#### YOUR GOAL
Take each line from the material below that includes the string "arquitectura" and copy it.

:: EXTRACTED INFORMATION ::

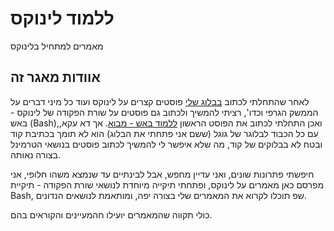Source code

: # ללמוד לינוקס
מאמרים למתחיל בלינוקס

## אוודות מאגר זה
לאחר שהתחלתי לכתוב [בבלוג שלי](https://linuxuserstip.blogspot.com) פוסטים קצרים על לינוקס ועוד כל מיני דברים על הממשק הגרפי וכדו', רציתי להמשיך ולכתוב גם פוסטים על שורת הפקודה של לינוקס - באש (Bash),ואכן התחלתי לכתוב את הפוסט הראשון [ללמוד באש - מבוא](https://linuxuserstip.blogspot.com/2024/05/bash_28.html). אך דא עקא, עם כל הכבוד לבלוגר של גוגל (ששם אני פתחתי את הבלוג) הוא לא תומך בכתיבת קוד ובטח לא בבלוקים של קוד, מה שלא איפשר לי להמשיך לכתוב פוסטים בנושאי הטרמינל בצורה נאותה.

חיפשתי פתרונות שונים, ואני עדיין מחפש, אבל לבינתיים עד שנמצא משהו חלופי, אני מפרסם כאן מאמרים על לינוקס, ופתחתי תיקייה מיוחדת לנושאי שורת הפקודה - תיקיית Bash, שפ תוכלו לקרוא את המאמרים שלי בצורה יפה, ומותאמת לנושאים הנדונים.

כולי תקווה שהמאמרים יועילו חהמעיינים והקוראים בהם.
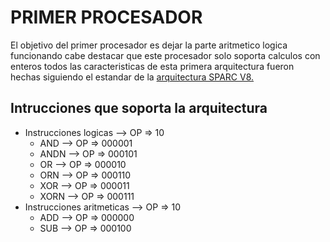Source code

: # PRIMER PROCESADOR

El objetivo del primer procesador es dejar la parte aritmetico logica funcionando
cabe destacar que este procesador solo soporta  calculos con enteros   todos  las
caracteristicas de esta primera arquitectura fueron hechas siguiendo el  estandar
de la [arquitectura SPARC V8.](http://www.gaisler.com/doc/sparcv8.pdf)

## Intrucciones que soporta la arquitectura

* Instrucciones logicas     --> OP => 10
  * AND   --> OP => 000001
  * ANDN  --> OP => 000101
  * OR    --> OP => 000010
  * ORN   --> OP => 000110
  * XOR   --> OP => 000011
  * XORN  --> OP => 000111
* Instrucciones aritmeticas --> OP => 10
  * ADD   --> OP => 000000
  * SUB   --> OP => 000100
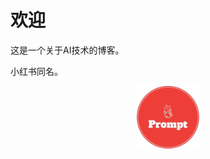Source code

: # 欢迎

这是一个关于AI技术的博客。

小红书同名。

<img src="images/logo.jpg" alt="Logo" style="width: 100px; display: block; margin: 0 auto;">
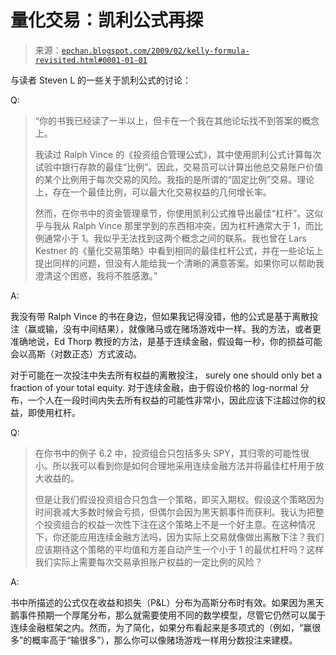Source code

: <!--yml

分类：未分类

日期：2024-05-12 19:18:48

-->

# 量化交易：凯利公式再探

> 来源：[`epchan.blogspot.com/2009/02/kelly-formula-revisited.html#0001-01-01`](http://epchan.blogspot.com/2009/02/kelly-formula-revisited.html#0001-01-01)

与读者 Steven L 的一些关于凯利公式的讨论：

Q:

> “你的书我已经读了一半以上，但卡在一个我在其他论坛找不到答案的概念上。
> 
> 我读过 Ralph Vince 的《投资组合管理公式》，其中使用凯利公式计算每次试验中银行存款的最佳“比例”。因此，交易员可以计算出他总交易账户价值的某个比例用于每次交易的风险。我指的是所谓的“固定比例”交易。理论上，存在一个最佳比例，可以最大化交易权益的几何增长率。
> 
> 然而，在你书中的资金管理章节，你使用凯利公式推导出最佳“杠杆”。这似乎与我从 Ralph Vince 那里学到的东西相冲突，因为杠杆通常大于 1，而比例通常小于 1。我似乎无法找到这两个概念之间的联系。我也曾在 Lars Kestner 的《量化交易策略》中看到相同的最佳杠杆公式，并在一些论坛上提出同样的问题，但没有人能给我一个清晰的满意答案。如果你可以帮助我澄清这个困惑，我将不胜感激。”

A:

我没有带 Ralph Vince 的书在身边，但如果我记得没错，他的公式是基于离散投注（赢或输，没有中间结果），就像赌马或在赌场游戏中一样。我的方法，或者更准确地说，Ed Thorp 教授的方法，是基于连续金融，假设每一秒，你的损益可能会以高斯（对数正态）方式波动。

对于可能在一次投注中失去所有权益的离散投注， surely one should only bet a fraction of your total equity. 对于连续金融，由于假设价格的 log-normal 分布，一个人在一段时间内失去所有权益的可能性非常小，因此应该下注超过你的权益，即使用杠杆。

Q:

> 在你书中的例子 6.2 中，投资组合只包括多头 SPY，其归零的可能性很小。所以我可以看到你是如何合理地采用连续金融方法并将最佳杠杆用于放大收益的。
> 
> 但是让我们假设投资组合只包含一个策略，即买入期权。假设这个策略因为时间衰减大多数时候会亏损，但偶尔会因为黑天鹅事件而获利。我认为把整个投资组合的权益一次性下注在这个策略上不是一个好主意。在这种情况下，你还能应用连续金融方法吗，因为实际上交易就像做出离散下注？我们应该期待这个策略的平均值和方差自动产生一个小于 1 的最优杠杆吗？这样我们实际上需要每次交易承担账户权益的一定比例的风险？

A:

书中所描述的公式仅在收益和损失（P&L）分布为高斯分布时有效。如果因为黑天鹅事件预期一个厚尾分布，那么就需要使用不同的数学模型，尽管它仍然可以属于连续金融框架之内。然而，为了简化，如果分布看起来是多项式的（例如，“赢很多”的概率高于“输很多”），那么你可以像赌场游戏一样用分数投注来建模。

:::

#### RESULT
caracteristicas de esta primera arquitectura fueron hechas siguiendo el  estandar
de la [arquitectura SPARC V8.](http://www.gaisler.com/doc/sparcv8.pdf)
## Intrucciones que soporta la arquitectura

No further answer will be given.